Problem to solve:
Count the lines below holding "unremarkable" and answer with that number only.

Stored data entries
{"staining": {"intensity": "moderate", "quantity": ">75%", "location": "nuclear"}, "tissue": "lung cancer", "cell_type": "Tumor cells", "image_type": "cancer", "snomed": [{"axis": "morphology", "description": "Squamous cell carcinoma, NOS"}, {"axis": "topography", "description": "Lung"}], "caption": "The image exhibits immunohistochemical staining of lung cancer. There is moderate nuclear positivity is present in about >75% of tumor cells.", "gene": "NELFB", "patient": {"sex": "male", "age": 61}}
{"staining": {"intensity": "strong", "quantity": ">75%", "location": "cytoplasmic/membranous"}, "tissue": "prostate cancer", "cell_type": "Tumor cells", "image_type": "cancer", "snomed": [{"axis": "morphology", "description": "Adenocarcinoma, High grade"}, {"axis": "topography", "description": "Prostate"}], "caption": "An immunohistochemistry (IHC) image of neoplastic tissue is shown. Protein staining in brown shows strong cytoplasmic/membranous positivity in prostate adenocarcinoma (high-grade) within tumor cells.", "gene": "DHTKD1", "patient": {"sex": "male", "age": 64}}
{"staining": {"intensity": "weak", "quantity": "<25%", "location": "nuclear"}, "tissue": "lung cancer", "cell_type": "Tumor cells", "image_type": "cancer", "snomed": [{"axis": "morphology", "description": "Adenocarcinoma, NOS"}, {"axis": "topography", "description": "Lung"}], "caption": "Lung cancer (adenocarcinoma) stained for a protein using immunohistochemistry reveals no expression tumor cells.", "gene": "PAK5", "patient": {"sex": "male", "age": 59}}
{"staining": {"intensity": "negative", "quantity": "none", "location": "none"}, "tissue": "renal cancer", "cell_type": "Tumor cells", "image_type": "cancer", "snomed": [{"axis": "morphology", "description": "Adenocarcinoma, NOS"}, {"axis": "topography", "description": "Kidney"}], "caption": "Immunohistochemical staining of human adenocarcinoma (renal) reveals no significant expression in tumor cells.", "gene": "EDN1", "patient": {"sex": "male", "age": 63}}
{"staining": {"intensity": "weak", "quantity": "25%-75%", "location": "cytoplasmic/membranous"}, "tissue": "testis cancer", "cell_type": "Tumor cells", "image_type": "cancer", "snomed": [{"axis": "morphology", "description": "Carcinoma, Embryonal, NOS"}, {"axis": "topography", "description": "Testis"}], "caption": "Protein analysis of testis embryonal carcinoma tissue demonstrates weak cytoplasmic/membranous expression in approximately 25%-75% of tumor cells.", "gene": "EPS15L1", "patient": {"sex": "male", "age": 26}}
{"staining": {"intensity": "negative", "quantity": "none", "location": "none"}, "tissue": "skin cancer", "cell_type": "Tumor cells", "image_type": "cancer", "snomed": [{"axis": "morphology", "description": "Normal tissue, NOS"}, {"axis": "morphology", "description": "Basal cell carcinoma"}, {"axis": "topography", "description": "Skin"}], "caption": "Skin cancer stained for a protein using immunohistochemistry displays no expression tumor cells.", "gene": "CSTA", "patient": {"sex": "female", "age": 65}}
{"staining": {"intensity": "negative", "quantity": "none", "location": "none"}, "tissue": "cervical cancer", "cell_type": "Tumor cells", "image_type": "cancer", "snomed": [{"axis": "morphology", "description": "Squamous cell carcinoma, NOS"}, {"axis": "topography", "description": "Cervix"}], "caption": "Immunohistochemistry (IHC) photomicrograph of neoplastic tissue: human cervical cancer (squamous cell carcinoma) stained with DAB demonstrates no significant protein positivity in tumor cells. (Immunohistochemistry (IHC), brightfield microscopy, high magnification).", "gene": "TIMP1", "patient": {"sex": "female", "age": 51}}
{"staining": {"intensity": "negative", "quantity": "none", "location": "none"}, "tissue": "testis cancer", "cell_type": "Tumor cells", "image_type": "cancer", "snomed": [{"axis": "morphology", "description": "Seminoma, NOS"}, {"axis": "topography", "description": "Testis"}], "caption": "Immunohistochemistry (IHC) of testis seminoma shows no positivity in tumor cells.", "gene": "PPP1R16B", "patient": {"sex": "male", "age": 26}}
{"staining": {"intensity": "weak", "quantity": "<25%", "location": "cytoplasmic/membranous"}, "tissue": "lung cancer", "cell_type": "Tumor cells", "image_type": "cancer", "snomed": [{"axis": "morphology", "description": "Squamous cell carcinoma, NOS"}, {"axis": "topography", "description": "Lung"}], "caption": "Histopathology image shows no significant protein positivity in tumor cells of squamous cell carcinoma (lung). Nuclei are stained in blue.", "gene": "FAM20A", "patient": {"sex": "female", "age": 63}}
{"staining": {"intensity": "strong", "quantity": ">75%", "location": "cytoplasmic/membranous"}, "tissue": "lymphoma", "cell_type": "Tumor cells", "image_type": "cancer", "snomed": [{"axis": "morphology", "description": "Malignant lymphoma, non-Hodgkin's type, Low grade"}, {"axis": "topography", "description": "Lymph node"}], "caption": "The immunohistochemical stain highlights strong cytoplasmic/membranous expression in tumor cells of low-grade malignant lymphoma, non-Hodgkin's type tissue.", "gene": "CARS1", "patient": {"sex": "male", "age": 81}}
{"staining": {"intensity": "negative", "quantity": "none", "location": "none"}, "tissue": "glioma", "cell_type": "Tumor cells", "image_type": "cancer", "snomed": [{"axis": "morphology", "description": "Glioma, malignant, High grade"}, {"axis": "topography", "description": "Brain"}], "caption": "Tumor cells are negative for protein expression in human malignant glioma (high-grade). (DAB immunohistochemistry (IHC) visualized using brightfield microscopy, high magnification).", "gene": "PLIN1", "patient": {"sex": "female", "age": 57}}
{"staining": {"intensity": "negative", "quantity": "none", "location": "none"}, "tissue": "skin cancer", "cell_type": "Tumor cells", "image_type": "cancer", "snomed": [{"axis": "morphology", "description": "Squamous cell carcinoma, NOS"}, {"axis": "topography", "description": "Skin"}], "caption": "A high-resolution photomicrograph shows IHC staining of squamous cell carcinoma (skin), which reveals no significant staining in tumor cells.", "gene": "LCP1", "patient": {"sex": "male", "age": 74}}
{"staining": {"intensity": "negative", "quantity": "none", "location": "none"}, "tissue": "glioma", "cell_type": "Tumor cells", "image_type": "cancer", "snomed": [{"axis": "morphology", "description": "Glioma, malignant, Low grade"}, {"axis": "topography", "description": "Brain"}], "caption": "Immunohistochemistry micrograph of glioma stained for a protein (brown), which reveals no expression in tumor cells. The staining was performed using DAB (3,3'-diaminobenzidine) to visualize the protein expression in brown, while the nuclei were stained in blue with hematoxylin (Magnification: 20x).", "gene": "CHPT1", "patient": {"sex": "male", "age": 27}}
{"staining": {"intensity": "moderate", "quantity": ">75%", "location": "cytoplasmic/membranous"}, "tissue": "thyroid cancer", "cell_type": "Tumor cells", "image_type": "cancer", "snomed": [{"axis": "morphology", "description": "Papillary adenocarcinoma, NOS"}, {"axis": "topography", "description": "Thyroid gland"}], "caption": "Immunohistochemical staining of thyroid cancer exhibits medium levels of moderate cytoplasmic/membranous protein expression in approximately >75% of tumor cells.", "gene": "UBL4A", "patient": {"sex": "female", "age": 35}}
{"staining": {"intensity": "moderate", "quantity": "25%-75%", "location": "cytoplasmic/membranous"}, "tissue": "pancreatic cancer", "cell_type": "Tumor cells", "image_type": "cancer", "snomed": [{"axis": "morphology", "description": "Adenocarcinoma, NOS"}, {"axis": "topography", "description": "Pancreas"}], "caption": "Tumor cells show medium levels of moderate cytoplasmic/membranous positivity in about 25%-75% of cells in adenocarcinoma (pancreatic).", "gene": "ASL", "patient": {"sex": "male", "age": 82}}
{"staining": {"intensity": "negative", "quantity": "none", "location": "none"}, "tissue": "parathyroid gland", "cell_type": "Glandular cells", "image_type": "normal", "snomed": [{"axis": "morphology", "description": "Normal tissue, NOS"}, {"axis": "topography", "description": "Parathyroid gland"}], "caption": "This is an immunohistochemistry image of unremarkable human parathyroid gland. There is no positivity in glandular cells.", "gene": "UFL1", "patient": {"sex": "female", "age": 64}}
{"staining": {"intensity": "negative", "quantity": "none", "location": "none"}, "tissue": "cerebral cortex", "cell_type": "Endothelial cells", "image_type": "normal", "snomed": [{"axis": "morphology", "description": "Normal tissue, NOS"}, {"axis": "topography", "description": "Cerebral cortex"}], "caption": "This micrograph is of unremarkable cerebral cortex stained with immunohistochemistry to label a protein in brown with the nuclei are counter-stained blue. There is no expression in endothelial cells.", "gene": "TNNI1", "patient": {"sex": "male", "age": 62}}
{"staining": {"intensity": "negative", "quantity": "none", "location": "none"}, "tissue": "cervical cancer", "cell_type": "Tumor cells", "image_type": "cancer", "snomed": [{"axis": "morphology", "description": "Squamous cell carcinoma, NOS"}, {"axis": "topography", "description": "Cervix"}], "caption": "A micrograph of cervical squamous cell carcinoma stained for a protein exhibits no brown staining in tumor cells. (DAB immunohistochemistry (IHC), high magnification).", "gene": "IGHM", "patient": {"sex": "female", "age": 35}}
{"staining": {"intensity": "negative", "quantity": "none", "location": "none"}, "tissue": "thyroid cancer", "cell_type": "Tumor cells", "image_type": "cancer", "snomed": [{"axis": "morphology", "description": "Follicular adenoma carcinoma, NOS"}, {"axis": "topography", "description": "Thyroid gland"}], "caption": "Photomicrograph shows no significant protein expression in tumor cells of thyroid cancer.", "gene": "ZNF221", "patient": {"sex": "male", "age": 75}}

Answer to the problem:
2